C'est là la nouveauté de la situation actuelle. Ces publications, qui ne viennent pas de nos milieux, étaient même tout à fait impensables, il y a encore trois ou quatre ans. (...)
Alors pourquoi ces réactions ? D'où viennent-elle ? (...)
Tout d'abord, cela peut être une réaction quasi « physiologique » de l'Église qui est le corps mystique du Christ (...)
Ensuite, elles viennent, il faut avoir l'honnêteté et le courage de le dire, de l'effet Ratzinger. L'élection de Benoît XVI a provoqué comme une secousse même si elle est difficile à définir. Est-ce un climat nouveau ? Sont-ce les prémices d'un changement de cap, d'un redressement ? Difficile à dire. Il faudra un certain recul pour pouvoir analyser notre époque. Á propos de ces réactions, ne pensons pas seulement au Motu Proprio mais à beaucoup d'autres domaines ; bien que ce soit le Motu Proprio qui ait rompu le tabou que tout ce qui pouvait venir du Concile ou de la période postconciliaire était intouchable comme des acquis absolument définitifs. Ce qui est certain c'est que quelque chose a bougé, même s'il est difficile d'être plus précis.
Cette nouvelle situation dans le monde religieux officiel permet certainement une plus grande liberté de critique de la part de professeurs ou théologiens ou ecclésiastiques. (...)
Ces réactions sont des signes qui ne doivent pas nous laisser indifférents.
Alors que pouvons faire ? (...)
Notre attitude doit être sur deux fronts :
Premièrement : Continuer plus que jamais une analyse profonde et forte des problèmes doctrinaux, avec sérénité et sans amertume, dans le seul but de défendre et mettre en évidence la vérité pour la mieux faire connaître. (...)
Deuxièmement : Vis-à-vis de ceux qui réagissent dans la bonne direction, même si cette réaction n'est pas complète et ne donne pas pleine satisfaction, évitons des critiques déplacées et soyons patients. Notre rôle est plutôt de les encourager à poursuivre dans le bon sens et de les éclairer pour qu'ils aillent plus à fond dans les problèmes.
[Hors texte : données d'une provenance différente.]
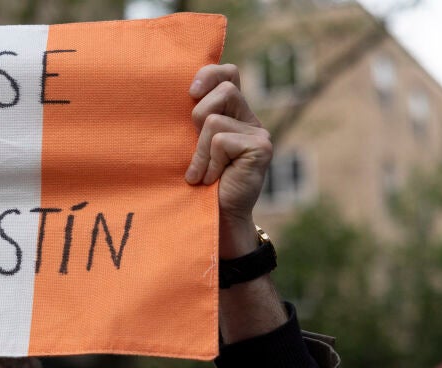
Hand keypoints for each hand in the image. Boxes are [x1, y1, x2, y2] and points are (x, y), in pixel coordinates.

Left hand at [186, 64, 272, 258]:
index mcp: (234, 114)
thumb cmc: (198, 183)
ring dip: (200, 150)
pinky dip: (209, 162)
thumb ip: (194, 120)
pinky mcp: (261, 148)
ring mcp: (259, 134)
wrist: (217, 218)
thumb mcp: (192, 145)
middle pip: (224, 89)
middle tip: (193, 145)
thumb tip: (180, 94)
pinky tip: (212, 179)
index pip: (229, 74)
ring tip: (203, 173)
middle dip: (198, 115)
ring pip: (214, 120)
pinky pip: (221, 141)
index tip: (190, 92)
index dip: (210, 74)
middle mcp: (250, 120)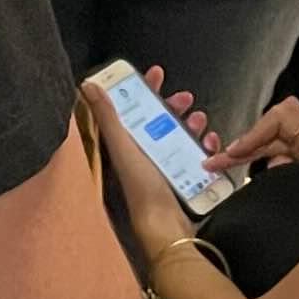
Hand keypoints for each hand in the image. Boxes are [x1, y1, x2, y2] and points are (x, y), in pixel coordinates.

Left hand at [81, 66, 222, 250]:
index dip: (144, 89)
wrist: (166, 226)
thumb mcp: (123, 148)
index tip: (158, 72)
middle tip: (186, 98)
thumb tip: (88, 85)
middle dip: (174, 106)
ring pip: (180, 135)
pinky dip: (204, 146)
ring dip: (191, 124)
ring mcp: (165, 167)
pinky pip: (196, 155)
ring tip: (200, 120)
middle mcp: (144, 155)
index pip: (133, 110)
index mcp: (126, 146)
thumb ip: (108, 117)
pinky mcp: (185, 179)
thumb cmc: (141, 187)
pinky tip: (210, 143)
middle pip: (160, 121)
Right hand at [218, 95, 298, 180]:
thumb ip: (285, 174)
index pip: (282, 116)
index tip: (233, 154)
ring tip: (223, 168)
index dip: (254, 131)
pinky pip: (281, 160)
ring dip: (250, 154)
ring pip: (276, 144)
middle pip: (275, 129)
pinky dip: (260, 165)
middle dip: (245, 143)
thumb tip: (267, 160)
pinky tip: (245, 181)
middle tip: (216, 163)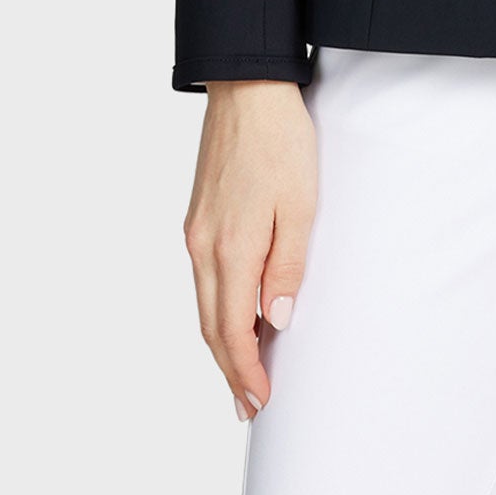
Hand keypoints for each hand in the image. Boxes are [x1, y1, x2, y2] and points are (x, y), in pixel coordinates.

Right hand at [183, 80, 316, 419]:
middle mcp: (202, 246)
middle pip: (211, 326)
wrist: (246, 88)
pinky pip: (203, 279)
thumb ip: (288, 264)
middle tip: (248, 406)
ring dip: (221, 342)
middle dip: (229, 370)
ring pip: (204, 304)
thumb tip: (277, 319)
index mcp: (230, 248)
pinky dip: (217, 308)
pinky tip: (234, 315)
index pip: (233, 330)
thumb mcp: (300, 203)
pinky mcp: (197, 217)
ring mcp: (195, 231)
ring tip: (242, 372)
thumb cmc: (280, 140)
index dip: (245, 371)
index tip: (260, 400)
Dans la mesure où le permet le Seigneur, nous devrions être un point de référence pour ces personnes de bonne volonté, non pas pour ce que nous sommes mais pour ce que nous représentons et défendons.
En conclusion, l'auteur donne « deux mots sur la question de Fatima qui est très certainement la clef de tous nos problèmes » et ajoute :
Pour sortir de cette crise désastreuse, l'unique voie possible est la sainteté et les moyens surnaturels, comme on peut le voir dans la solution des différentes crises de l'Église ; ce qui certes, ne doit pas nous empêcher de faire notre devoir et donc justifie pleinement le déroulement de notre congrès.
Commentaire :
La ligne de conduite exposée par l'abbé du Chalard correspond à ce que fait l'A.F.S : défendre et mettre en évidence la vérité pour mieux la faire connaître... et cela en tenant compte de la situation nouvelle de la crise doctrinale.